The reason behind the PUA gap is relatively straightforward: PUA “continuing claims” are not what they appear to be. As last week’s DOL report notes, “Backdated claims data may be included in these figures.” A spokesperson for the Arkansas unemployment insurance (UI) agency recently explained it better: “‘The continued claims numbers reflect the number of weeks, not the number of individuals that filed continued claims,’ she said, adding that ‘the appearance of the rise in PUA continued claims is due to processing continued claims filed for earlier weeks.’”
Nonetheless, media accounts have continued to describe what the PUA gap suggests could be a significant number of phantom PUA “recipients.” For example, just yesterday the New York Times editorial board described the latest data — including current PUA “recipients” — like this: “As of the end of June, more than 14 million American workers had qualified for benefits under the expansion out of a total of 33 million workers drawing unemployment benefits.”
Such statements derive from this table in last week’s DOL
report, which suggests there were 32.9 million “persons claiming UI benefits in
all programs” in the week ending June 20, including almost 14.4 million
“persons” on PUA:
But by also including what DOL admits are “backdated claims” — which means the data include weeks of PUA benefits paid instead of just persons paid PUA benefits — the number of “persons claiming UI benefits in all programs” is overstated, and apparently significantly so based on the PUA gap.
last week’s DOL report for the first time includes a “backdated claims may be
included in these figures” warning on continuing claims data under the Pandemic
Emergency Unemployment Compensation (PEUC) program, too. That suggests some of
the 850,000 apparent continuing claims reported under that program —
which are also included in the 32.9 million “persons claiming UI benefits in
all programs” table above — may not reflect
“persons,” either.

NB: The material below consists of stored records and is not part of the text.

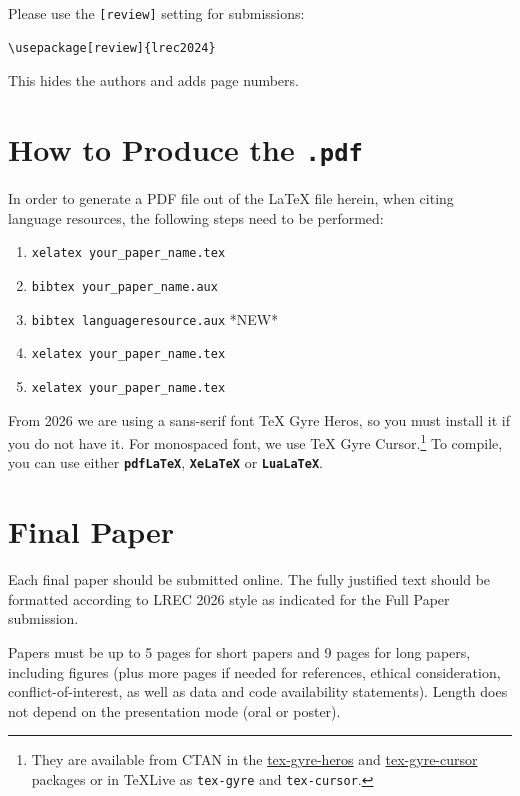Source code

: \documentclass[10pt, a4paper]{article}
\begin{document}
Please use the \texttt{[review]} setting for submissions:

\begin{verbatim}
\usepackage[review]{lrec2024}
\end{verbatim}

This hides the authors and adds page numbers.

\section{How to Produce the \texttt{.pdf}}
\label{sec:append-how-prod}


In order to generate a PDF file out of the LaTeX file herein, when citing language resources, the following steps need to be performed:

\begin{enumerate}
\item \texttt{xelatex your\_paper\_name.tex}
\item \texttt{bibtex your\_paper\_name.aux}
\item \texttt{bibtex languageresource.aux}    *NEW*
\item \texttt{xelatex your\_paper\_name.tex}
\item \texttt{xelatex your\_paper\_name.tex}
\end{enumerate}

From 2026 we are using a sans-serif font TeX Gyre Heros, so you must
install it if you do not have it.  For monospaced font, we use TeX
Gyre Cursor.\footnote{They are available from CTAN in the
  \href{https://ctan.org/pkg/tex-gyre-heros}{tex-gyre-heros} and
  \href{https://ctan.org/pkg/tex-gyre-cursor}{tex-gyre-cursor} packages
    or in TeXLive as \texttt{tex-gyre} and \texttt{tex-cursor}.}  To
  compile, you can use either \textbf{\texttt{pdfLaTeX}},
  \textbf{\texttt{XeLaTeX}} or \textbf{\texttt{LuaLaTeX}}.

\section{Final Paper}

Each final paper should be submitted online. The fully justified text should be formatted according to LREC 2026 style as indicated for the Full Paper submission.

Papers must be up to 5 pages for short papers and 9 pages for long
papers, including figures (plus more pages if needed for references,
ethical consideration, conflict-of-interest, as well as data and code
availability statements).  Length does not depend on the presentation
mode (oral or poster).
\end{document}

Rising numbers are expected to move onto the PEUC program as
they exhaust state UI benefits in the coming weeks and months.
Congress is currently deciding whether to take additional steps to assist the unemployed and otherwise strengthen the recovery from the coronavirus crisis. Key decisions include whether to extend $600 per week federal bonus payments, which are currently available to millions of current state UI recipients as well as all those collecting temporary federal PUA and PEUC program benefits. As they make those decisions, policymakers — and all Americans — deserve an accurate accounting of the number collecting these benefits, and trends in benefit collection. Unfortunately, the current count of “persons claiming UI benefits in all programs” included in DOL’s initial claims reports is simply not giving this data to them. Even worse, as the PUA gap reflects, the already significant difference between what these data appear to mean and what they actually reflect is growing.